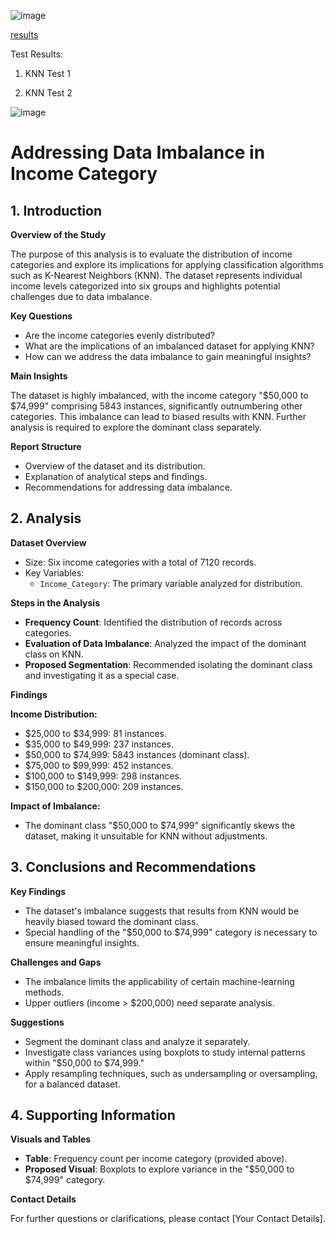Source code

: ![image](https://github.com/user-attachments/assets/ce65b997-3401-487f-ad40-8882708743b7)

[results](https://github.com/data-portfolio-projects2/e-commerce/blob/main/1.%20customer%20analysis/1.%20data/2.%20processed/k%20accuracy.md)

Test Results:

1. KNN Test 1

2. KNN Test 2

![image](https://github.com/user-attachments/assets/db112d3c-a929-40de-b144-02516d563df2)

# Addressing Data Imbalance in Income Category

## 1. Introduction

**Overview of the Study**

The purpose of this analysis is to evaluate the distribution of income categories and explore its implications for applying classification algorithms such as K-Nearest Neighbors (KNN). The dataset represents individual income levels categorized into six groups and highlights potential challenges due to data imbalance.

**Key Questions**

*   Are the income categories evenly distributed?
*   What are the implications of an imbalanced dataset for applying KNN?
*   How can we address the data imbalance to gain meaningful insights?

**Main Insights**

The dataset is highly imbalanced, with the income category "$50,000 to $74,999" comprising 5843 instances, significantly outnumbering other categories. This imbalance can lead to biased results with KNN. Further analysis is required to explore the dominant class separately.

**Report Structure**

*   Overview of the dataset and its distribution.
*   Explanation of analytical steps and findings.
*   Recommendations for addressing data imbalance.

## 2. Analysis

**Dataset Overview**

*   Size: Six income categories with a total of 7120 records.
*   Key Variables:
    *   `Income_Category`: The primary variable analyzed for distribution.

**Steps in the Analysis**

*   **Frequency Count**: Identified the distribution of records across categories.
*   **Evaluation of Data Imbalance**: Analyzed the impact of the dominant class on KNN.
*   **Proposed Segmentation**: Recommended isolating the dominant class and investigating it as a special case.

**Findings**

**Income Distribution:**

*   $25,000 to $34,999: 81 instances.
*   $35,000 to $49,999: 237 instances.
*   $50,000 to $74,999: 5843 instances (dominant class).
*   $75,000 to $99,999: 452 instances.
*   $100,000 to $149,999: 298 instances.
*   $150,000 to $200,000: 209 instances.

**Impact of Imbalance:**

*   The dominant class "$50,000 to $74,999" significantly skews the dataset, making it unsuitable for KNN without adjustments.

## 3. Conclusions and Recommendations

**Key Findings**

*   The dataset's imbalance suggests that results from KNN would be heavily biased toward the dominant class.
*   Special handling of the "$50,000 to $74,999" category is necessary to ensure meaningful insights.

**Challenges and Gaps**

*   The imbalance limits the applicability of certain machine-learning methods.
*   Upper outliers (income > $200,000) need separate analysis.

**Suggestions**

*   Segment the dominant class and analyze it separately.
*   Investigate class variances using boxplots to study internal patterns within "$50,000 to $74,999."
*   Apply resampling techniques, such as undersampling or oversampling, for a balanced dataset.

## 4. Supporting Information

**Visuals and Tables**

*   **Table**: Frequency count per income category (provided above).
*   **Proposed Visual**: Boxplots to explore variance in the "$50,000 to $74,999" category.

**Contact Details**

For further questions or clarifications, please contact [Your Contact Details].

━━━

### INSTRUCTION:
From the data above, output exactly the lines between the one containing "analyzed for distribution." and the one containing "to $99,999: 452 instances.", counting both of them.

### ANSWER TO THE EXERCISE:
    *   `Income_Category`: The primary variable analyzed for distribution.

**Steps in the Analysis**

*   **Frequency Count**: Identified the distribution of records across categories.
*   **Evaluation of Data Imbalance**: Analyzed the impact of the dominant class on KNN.
*   **Proposed Segmentation**: Recommended isolating the dominant class and investigating it as a special case.

**Findings**

**Income Distribution:**

*   $25,000 to $34,999: 81 instances.
*   $35,000 to $49,999: 237 instances.
*   $50,000 to $74,999: 5843 instances (dominant class).
*   $75,000 to $99,999: 452 instances.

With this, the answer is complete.